◆ Your objective:
Going through the data below, please show each line containing the string "this".

◆ Task input:
------------------------
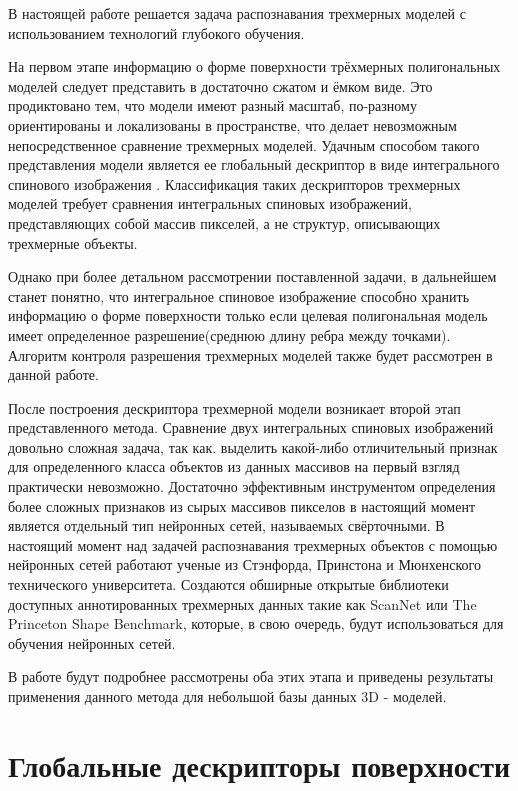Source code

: \documentclass[14pt]{article}
\numberwithin{figure}{section}
\numberwithin{equation}{section}
\begin{document}
В настоящей работе решается задача распознавания трехмерных моделей с использованием технологий глубокого обучения.

На первом этапе информацию о форме поверхности трёхмерных полигональных моделей следует представить в достаточно сжатом и ёмком виде. Это продиктовано тем, что модели имеют разный масштаб, по-разному ориентированы и локализованы в пространстве, что делает невозможным непосредственное сравнение трехмерных моделей. Удачным способом такого представления модели является ее глобальный дескриптор в виде интегрального спинового изображения \cite{KCh}. Классификация таких дескрипторов трехмерных моделей требует сравнения интегральных спиновых изображений, представляющих собой массив пикселей, а не структур, описывающих трехмерные объекты.

Однако при более детальном рассмотрении поставленной задачи, в дальнейшем станет понятно, что интегральное спиновое изображение способно хранить информацию о форме поверхности только если целевая полигональная модель имеет определенное разрешение(среднюю длину ребра между точками). Алгоритм контроля разрешения трехмерных моделей также будет рассмотрен в данной работе.

После построения дескриптора трехмерной модели возникает второй этап представленного метода. Сравнение двух интегральных спиновых изображений довольно сложная задача, так как. выделить какой-либо отличительный признак для определенного класса объектов из данных массивов на первый взгляд практически невозможно. Достаточно эффективным инструментом определения более сложных признаков из сырых массивов пикселов в настоящий момент является отдельный тип нейронных сетей, называемых свёрточными. %
В настоящий момент над задачей распознавания трехмерных объектов с помощью нейронных сетей работают ученые из Стэнфорда, Принстона и Мюнхенского технического университета. Создаются обширные открытые библиотеки доступных аннотированных трехмерных данных такие как ScanNet или The Princeton Shape Benchmark\cite{PSB}, которые, в свою очередь, будут использоваться для обучения нейронных сетей.%

В работе будут подробнее рассмотрены оба этих этапа и приведены результаты применения данного метода для небольшой базы данных 3D - моделей.

\section{Глобальные дескрипторы поверхности}
\end{document}
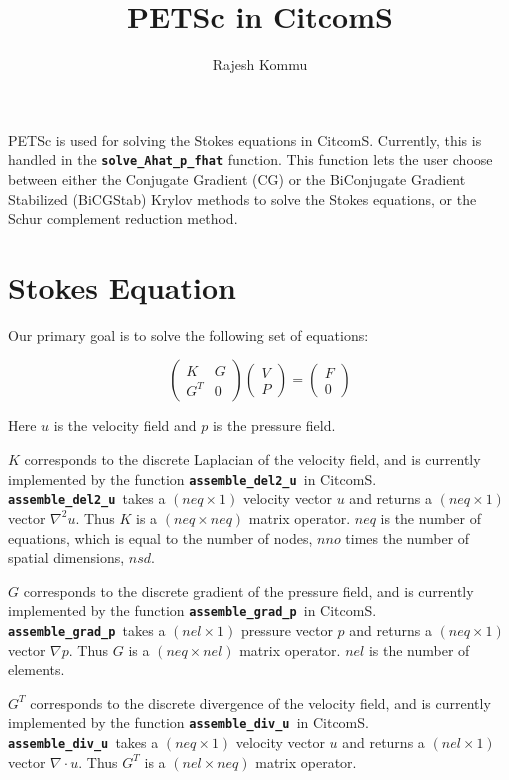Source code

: \documentclass[10pt,letterpaper]{article}
\author{Rajesh Kommu}
\title{PETSc in CitcomS}
\newcommand{\code}[1]{\textbf{\texttt{#1}}}
\newcommand{\K}{\code{assemble\_del2\_u~}}
\newcommand{\G}{\code{assemble\_grad\_p~}}
\newcommand{\D}{\code{assemble\_div\_u~}}
\begin{document}
\maketitle
PETSc is used for solving the
Stokes equations in CitcomS. Currently, this is handled in the \code{solve\_Ahat\_p\_fhat} function. This 
function lets the user choose between either the Conjugate Gradient (CG) or the BiConjugate Gradient
Stabilized (BiCGStab) Krylov methods to solve the Stokes equations, or the Schur complement reduction 
method.

\section{Stokes Equation}
Our primary goal is to solve the following set of equations:

\begin{equation}\label{eqn-stokes-block}
\begin{pmatrix}
K & G \\ 
G^T & 0
\end{pmatrix} 
\begin{pmatrix}
V \\ 
P
\end{pmatrix}
=
\begin{pmatrix}
F \\ 
0
\end{pmatrix}
\end{equation}

Here $u$ is the velocity field and $p$ is the pressure field.

$K$ corresponds to the discrete Laplacian of the velocity field, and is 
currently implemented by the function \K in CitcomS. \K takes a $(neq\times1)$ 
velocity vector $u$ and returns a $(neq\times1)$ vector $\nabla^2u$. Thus
$K$ is a $(neq\times neq)$ matrix operator. $neq$ is the number of equations,
which is equal to the number of nodes, $nno$ times the number of spatial
dimensions, $nsd$.

$G$ corresponds to the discrete gradient of the pressure field, and is 
currently implemented by the function \G in CitcomS. \G takes a $(nel\times1)$ 
pressure vector $p$ and returns a $(neq\times1)$ vector $\nabla p$. Thus
$G$ is a $(neq\times nel)$ matrix operator. $nel$ is the number of elements.

$G^T$ corresponds to the discrete divergence of the velocity field, and is 
currently implemented by the function \D in CitcomS. \D takes a $(neq\times1)$ 
velocity vector $u$ and returns a $(nel\times1)$ vector $\nabla\cdot u$. Thus
$G^T$ is a $(nel\times neq)$ matrix operator.
\end{document}
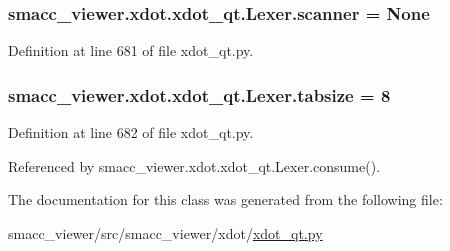 \subsubsection[{\texorpdfstring{scanner}{scanner}}]{\setlength{\rightskip}{0pt plus 5cm}smacc\+\_\+viewer.\+xdot.\+xdot\+\_\+qt.\+Lexer.\+scanner = None\hspace{0.3cm}{\ttfamily [static]}}\hypertarget{classsmacc__viewer_1_1xdot_1_1xdot__qt_1_1Lexer_aed8e203ba6a6926aeaaec5169b14be4a}{}\label{classsmacc__viewer_1_1xdot_1_1xdot__qt_1_1Lexer_aed8e203ba6a6926aeaaec5169b14be4a}


Definition at line 681 of file xdot\+\_\+qt.\+py.

\subsubsection[{\texorpdfstring{tabsize}{tabsize}}]{ smacc\+\_\+viewer.\+xdot.\+xdot\+\_\+qt.\+Lexer.\+tabsize = 8\hspace{0.3cm}{\ttfamily [static]}}\hypertarget{classsmacc__viewer_1_1xdot_1_1xdot__qt_1_1Lexer_a512bd6b3cb3ddefd1776ef45e247ea4b}{}\label{classsmacc__viewer_1_1xdot_1_1xdot__qt_1_1Lexer_a512bd6b3cb3ddefd1776ef45e247ea4b}


Definition at line 682 of file xdot\+\_\+qt.\+py.



Referenced by smacc\+\_\+viewer.\+xdot.\+xdot\+\_\+qt.\+Lexer.\+consume().



The documentation for this class was generated from the following file\+:\begin{DoxyCompactItemize}
\item 
smacc\+\_\+viewer/src/smacc\+\_\+viewer/xdot/\hyperlink{xdot__qt_8py}{xdot\+\_\+qt.\+py}\end{DoxyCompactItemize}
------------------------
◆ Task response:
Stokes equations in CitcomS. Currently, this is handled in the \code{solve\_Ahat\_p\_fhat} function. This 
The documentation for this class was generated from the following file\+:\begin{DoxyCompactItemize}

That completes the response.